Minyatür Sanatında Yeni Bir Çığır: Arya Kamalı
İran kökenli minyatür sanatçısı Arya Kamalı, Yalova Kent Müzesi’nde düzenlenen “Gelenekten Geleceğe” adlı karma sergi ile sanatseverlerin karşısına çıkıyor. Sanatıyla büyük bir ilgi toplayan Kamalı, yaklaşık yarım asırdır minyatür sanatına gönül vermiş bir isim. Bu süreçte, minyatürün farklı boyutlarına ve tekniklerine derinlemesine dalarak, eserlerine yenilikçi bir bakış açısı kazandırmayı başarmıştır.
Kamalı, tespih tanelerine yaptığı özgün çalışmalarla dikkat çekiyor. Mikro sanat alanına adım atma hikayesini ise şöyle anlatıyor: “Bundan 8-10 yıl önce çok sevdiğim bir arkadaşım, bir koleksiyoner, bana bir tespih getirdi. ‘Bunu bir padişah figürüyle çalışır mısın?’ dedi. Tane oldukça küçüktü; bir buçuk santim civarında bir ölçüsü vardı. Denemek istedim. Ancak, bu tespihi tamamlayabilmek için büyük bir çaba sarf etmek gerekti. Çünkü düz bir yüzeye sahip değildi, bombeli bir yapısı vardı. Bununla birlikte, farklı bir formatta çalışmam gerekiyordu. İlk başta birkaç deneme yaptım ve sonunda başarılı bir şekilde tamamladım. Paylaşımımı yaptığımda, tespih koleksiyonu ile ilgilenen birçok kişi tarafından olağanüstü bir ilgi gördüm. Böylece, yeni bir alan keşfetmiş oldum ve tespih maceram başlamış oldu.”
Kuran’ı Tespih Tanelerine İşledi
Kamalı, tespih üzerine yaptığı çalışmalarda padişah, doğa ve Selçuklu motifleri sergilerken, aklında çarpıcı bir fikir belirdi. “Kuran-ı Kerim’i tespihlere yazmayı düşündüm,” diyor. Ancak bu fikir, yeni zorlukları da beraberinde getirdi. “Her bir sayfayı tespih tanesine yerleştirmek zorundaydım. İran kökenli olduğum için Farsça ve Arapça bilgim, bu aşamada bana yardımcı oldu. Bir süre boyunca yeni modellemeler ve ölçümler yaparak ilerledim. Bu, toplamda beş yıl süren bir proje haline geldi. Eskişehir’deki Süleyman Gürsoy, tespih nakkaşlığı konusunda oldukça yetkin bir ustadır. Onunla birlikte çok özel 30 tespih üretildi. Ben de her bir tespih için Kuran-ı Kerim’in bir cüzünü yazmayı kararlaştırdım ve bu çalışmalara başladım.”

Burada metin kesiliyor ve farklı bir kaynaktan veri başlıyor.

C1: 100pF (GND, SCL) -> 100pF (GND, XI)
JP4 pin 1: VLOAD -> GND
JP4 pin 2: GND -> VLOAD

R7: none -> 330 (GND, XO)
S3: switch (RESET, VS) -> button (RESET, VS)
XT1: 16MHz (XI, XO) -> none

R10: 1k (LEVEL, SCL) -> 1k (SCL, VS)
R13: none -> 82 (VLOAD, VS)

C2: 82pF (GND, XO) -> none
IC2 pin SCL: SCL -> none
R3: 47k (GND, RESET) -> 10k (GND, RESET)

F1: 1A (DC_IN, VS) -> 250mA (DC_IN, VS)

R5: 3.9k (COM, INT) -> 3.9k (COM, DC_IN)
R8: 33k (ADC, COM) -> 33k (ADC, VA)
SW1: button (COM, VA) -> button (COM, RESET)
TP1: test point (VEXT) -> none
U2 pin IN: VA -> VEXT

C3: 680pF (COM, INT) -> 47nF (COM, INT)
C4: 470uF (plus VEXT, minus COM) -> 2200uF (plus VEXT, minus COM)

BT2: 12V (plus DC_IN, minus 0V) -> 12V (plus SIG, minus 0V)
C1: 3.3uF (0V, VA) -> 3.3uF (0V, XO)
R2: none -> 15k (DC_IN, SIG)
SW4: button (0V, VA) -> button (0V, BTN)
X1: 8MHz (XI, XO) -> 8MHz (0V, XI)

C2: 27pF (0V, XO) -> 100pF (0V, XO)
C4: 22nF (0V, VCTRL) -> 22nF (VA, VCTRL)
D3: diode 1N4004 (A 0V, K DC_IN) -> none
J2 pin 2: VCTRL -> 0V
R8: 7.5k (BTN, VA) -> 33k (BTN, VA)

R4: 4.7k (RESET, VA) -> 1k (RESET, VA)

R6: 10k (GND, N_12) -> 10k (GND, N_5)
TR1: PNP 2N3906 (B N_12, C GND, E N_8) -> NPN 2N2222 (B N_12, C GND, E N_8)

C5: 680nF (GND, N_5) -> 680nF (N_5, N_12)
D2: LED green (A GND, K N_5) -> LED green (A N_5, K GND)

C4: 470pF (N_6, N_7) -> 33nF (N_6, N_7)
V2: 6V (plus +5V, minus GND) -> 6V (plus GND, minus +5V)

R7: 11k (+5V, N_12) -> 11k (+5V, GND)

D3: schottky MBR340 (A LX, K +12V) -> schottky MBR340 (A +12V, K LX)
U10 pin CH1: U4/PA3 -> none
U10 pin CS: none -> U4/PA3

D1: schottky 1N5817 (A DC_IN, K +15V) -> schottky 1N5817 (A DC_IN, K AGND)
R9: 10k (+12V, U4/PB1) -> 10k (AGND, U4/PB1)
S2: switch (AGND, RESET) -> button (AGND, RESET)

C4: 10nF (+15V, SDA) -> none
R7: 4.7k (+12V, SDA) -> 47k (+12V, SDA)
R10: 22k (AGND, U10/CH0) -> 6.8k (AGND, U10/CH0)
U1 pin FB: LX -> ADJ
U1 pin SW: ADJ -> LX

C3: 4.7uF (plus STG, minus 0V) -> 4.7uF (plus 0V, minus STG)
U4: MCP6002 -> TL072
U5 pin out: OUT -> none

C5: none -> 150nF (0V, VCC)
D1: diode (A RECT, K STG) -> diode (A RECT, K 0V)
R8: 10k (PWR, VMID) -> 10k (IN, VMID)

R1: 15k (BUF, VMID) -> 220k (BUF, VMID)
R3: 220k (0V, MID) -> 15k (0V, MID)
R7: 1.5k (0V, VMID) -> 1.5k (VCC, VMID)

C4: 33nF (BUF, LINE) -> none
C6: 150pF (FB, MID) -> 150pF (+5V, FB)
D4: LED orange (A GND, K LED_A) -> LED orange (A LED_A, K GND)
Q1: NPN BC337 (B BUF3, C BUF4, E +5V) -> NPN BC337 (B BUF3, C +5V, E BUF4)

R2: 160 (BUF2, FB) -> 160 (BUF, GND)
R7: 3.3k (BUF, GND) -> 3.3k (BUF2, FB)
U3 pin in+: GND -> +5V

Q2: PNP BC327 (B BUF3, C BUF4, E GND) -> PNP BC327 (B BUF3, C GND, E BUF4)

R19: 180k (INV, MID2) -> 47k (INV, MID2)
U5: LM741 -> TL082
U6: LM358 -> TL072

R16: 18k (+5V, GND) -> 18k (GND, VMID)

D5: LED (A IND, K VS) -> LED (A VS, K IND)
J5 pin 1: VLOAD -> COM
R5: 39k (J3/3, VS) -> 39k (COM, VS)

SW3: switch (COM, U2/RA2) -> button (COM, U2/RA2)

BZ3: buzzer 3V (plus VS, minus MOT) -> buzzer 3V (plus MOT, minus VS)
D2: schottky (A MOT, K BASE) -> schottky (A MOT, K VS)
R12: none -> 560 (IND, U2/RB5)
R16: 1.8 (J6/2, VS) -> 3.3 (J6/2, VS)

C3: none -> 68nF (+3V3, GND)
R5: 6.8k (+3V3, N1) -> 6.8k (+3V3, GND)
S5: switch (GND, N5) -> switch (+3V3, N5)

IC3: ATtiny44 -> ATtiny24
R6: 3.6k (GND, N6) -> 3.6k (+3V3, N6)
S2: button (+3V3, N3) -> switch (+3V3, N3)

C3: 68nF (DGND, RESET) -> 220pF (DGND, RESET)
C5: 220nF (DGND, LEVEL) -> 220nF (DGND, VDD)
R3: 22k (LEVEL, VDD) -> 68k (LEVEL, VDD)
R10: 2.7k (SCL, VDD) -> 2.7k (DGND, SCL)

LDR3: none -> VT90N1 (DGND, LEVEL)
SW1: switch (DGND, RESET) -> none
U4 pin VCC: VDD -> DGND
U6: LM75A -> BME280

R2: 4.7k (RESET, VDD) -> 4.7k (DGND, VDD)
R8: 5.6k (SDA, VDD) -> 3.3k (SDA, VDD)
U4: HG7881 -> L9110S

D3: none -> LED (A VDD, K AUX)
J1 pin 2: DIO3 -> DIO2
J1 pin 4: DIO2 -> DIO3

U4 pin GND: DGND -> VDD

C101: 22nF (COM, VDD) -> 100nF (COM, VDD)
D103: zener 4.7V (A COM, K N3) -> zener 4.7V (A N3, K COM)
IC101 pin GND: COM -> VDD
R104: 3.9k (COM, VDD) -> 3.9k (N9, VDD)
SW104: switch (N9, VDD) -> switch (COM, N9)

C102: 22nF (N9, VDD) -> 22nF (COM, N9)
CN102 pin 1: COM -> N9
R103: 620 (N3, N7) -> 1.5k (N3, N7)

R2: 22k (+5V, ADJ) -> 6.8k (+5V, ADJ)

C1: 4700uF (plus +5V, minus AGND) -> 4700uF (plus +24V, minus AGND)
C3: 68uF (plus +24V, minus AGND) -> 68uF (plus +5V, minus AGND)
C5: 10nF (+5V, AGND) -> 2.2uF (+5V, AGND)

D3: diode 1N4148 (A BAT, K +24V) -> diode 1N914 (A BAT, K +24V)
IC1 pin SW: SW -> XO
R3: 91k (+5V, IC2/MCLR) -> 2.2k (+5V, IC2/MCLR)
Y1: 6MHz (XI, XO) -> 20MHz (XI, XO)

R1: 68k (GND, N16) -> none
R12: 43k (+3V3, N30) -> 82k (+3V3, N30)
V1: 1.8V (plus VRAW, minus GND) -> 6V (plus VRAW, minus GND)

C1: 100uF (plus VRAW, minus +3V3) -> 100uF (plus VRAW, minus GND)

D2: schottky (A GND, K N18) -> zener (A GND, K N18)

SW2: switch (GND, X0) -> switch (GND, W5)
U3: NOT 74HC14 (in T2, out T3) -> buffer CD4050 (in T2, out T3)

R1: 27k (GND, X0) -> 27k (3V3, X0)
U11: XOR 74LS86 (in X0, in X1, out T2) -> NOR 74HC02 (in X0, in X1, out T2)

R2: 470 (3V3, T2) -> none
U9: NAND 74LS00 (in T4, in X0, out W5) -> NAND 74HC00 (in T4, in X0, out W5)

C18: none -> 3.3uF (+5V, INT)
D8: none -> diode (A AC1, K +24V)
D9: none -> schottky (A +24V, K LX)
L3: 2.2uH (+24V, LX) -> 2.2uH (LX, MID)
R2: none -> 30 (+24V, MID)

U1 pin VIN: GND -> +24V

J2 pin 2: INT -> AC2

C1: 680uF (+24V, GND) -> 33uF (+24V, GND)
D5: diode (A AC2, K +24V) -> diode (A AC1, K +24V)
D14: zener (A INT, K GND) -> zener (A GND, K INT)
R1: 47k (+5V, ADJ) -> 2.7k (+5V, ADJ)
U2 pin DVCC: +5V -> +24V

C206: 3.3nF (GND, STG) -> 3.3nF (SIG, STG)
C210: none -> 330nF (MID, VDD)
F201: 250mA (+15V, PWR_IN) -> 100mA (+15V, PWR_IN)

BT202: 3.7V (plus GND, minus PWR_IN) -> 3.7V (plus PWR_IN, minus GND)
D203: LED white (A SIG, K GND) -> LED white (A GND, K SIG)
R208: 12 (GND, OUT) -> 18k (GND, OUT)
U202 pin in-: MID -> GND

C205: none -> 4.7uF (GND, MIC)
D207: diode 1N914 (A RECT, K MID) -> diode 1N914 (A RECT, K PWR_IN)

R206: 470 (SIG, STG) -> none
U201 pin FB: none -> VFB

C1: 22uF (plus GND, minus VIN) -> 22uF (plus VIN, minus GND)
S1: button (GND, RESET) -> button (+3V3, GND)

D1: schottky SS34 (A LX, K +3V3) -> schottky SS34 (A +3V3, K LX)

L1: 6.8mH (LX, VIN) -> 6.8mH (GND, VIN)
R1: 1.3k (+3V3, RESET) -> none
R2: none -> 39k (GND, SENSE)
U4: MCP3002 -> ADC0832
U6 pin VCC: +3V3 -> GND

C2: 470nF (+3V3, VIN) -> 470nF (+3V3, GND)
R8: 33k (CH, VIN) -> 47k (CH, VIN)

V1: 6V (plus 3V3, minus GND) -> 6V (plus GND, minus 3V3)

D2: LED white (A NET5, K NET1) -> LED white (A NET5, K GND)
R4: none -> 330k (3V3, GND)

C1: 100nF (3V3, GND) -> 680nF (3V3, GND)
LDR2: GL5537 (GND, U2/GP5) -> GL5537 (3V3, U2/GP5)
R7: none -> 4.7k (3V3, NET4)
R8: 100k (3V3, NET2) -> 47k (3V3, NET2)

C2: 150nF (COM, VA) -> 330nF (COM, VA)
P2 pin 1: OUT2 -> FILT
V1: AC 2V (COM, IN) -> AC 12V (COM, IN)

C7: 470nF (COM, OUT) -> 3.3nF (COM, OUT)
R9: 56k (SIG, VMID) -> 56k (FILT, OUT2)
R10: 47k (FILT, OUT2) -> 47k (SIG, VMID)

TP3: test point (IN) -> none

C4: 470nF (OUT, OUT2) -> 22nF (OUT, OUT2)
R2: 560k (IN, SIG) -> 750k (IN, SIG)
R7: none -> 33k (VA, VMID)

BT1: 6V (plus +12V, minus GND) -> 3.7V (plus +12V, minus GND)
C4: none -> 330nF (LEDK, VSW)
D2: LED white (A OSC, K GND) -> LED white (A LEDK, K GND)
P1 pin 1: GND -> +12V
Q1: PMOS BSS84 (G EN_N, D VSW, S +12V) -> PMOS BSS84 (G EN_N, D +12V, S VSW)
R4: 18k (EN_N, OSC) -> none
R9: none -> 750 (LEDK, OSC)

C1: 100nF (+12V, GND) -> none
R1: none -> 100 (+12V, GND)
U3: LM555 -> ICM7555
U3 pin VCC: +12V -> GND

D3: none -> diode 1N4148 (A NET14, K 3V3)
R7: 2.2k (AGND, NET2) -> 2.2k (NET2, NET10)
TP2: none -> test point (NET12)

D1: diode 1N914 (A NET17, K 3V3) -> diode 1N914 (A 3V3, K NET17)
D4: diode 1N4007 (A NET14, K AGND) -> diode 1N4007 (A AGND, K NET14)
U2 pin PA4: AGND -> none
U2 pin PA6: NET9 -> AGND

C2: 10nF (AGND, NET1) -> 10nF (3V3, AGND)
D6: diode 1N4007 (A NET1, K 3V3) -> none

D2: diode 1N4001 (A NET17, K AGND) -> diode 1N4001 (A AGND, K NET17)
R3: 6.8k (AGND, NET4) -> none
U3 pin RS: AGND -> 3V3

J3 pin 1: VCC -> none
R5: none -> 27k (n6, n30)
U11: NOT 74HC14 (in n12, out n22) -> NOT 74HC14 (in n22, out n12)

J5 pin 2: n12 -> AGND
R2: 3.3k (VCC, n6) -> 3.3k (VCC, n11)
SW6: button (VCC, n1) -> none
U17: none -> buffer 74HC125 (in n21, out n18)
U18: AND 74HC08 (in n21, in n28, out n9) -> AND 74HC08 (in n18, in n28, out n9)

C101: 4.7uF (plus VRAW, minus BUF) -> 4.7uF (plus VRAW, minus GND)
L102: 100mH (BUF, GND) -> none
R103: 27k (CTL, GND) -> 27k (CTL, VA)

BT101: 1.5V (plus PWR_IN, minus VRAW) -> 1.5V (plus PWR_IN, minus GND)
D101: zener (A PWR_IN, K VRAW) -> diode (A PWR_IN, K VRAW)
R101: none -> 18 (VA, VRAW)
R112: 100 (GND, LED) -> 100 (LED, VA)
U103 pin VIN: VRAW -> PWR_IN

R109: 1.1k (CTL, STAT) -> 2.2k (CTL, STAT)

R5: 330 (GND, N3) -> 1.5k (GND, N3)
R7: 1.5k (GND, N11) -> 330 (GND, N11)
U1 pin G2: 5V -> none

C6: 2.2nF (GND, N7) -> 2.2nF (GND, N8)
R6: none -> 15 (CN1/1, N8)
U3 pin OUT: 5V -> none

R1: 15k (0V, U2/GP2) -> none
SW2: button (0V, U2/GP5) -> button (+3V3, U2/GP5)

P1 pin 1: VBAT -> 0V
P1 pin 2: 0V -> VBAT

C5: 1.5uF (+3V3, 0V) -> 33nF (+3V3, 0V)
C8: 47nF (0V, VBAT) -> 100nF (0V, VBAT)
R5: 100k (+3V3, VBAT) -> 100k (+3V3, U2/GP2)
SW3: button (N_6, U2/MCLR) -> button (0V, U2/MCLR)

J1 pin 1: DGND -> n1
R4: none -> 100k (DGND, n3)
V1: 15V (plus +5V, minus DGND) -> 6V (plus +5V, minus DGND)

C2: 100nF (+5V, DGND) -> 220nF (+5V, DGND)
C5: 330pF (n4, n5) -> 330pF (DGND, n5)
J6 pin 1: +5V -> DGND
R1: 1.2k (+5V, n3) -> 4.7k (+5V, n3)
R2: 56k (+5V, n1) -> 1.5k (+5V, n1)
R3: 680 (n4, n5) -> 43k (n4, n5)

Milimetrekare Özgünlükte Çalışmalar
Kamalı, bu süreçte en çok zorlandığı noktanın ölçüler olduğunu belirtiyor. “Minyatürden ziyade mikro sanat yapmam gerekiyordu,” diyor ve ekliyor: “Çalışma alanım bir A4 sayfası büyüklüğünde değildi. Sadece 1,5 santim yükseklik ve 6-7 milimlik bir alanım vardı. Bir sayfayı sığdırmam ve bunun arkasına dünyanın en güzel 990 camisini yerleştirmem gerekiyordu. Bu tür bir çalışmayı mikro sanat olarak nitelendirmek mümkündür. Ancak, burada dikkat edilmesi gereken bir yanlış anlama mevcut. Türkiye’de minyatür genellikle ‘küçük’ ile eşleştiriliyor, oysa minyatür bir anlatım sanatıdır. Bu sanat, kendine özgü kurallara ve kriterlere sahiptir. Minyatür, küçük ölçülerde yapılabiliyor ama devasa boyutlarda da aynı anlatım kuralları uygulanabilir.”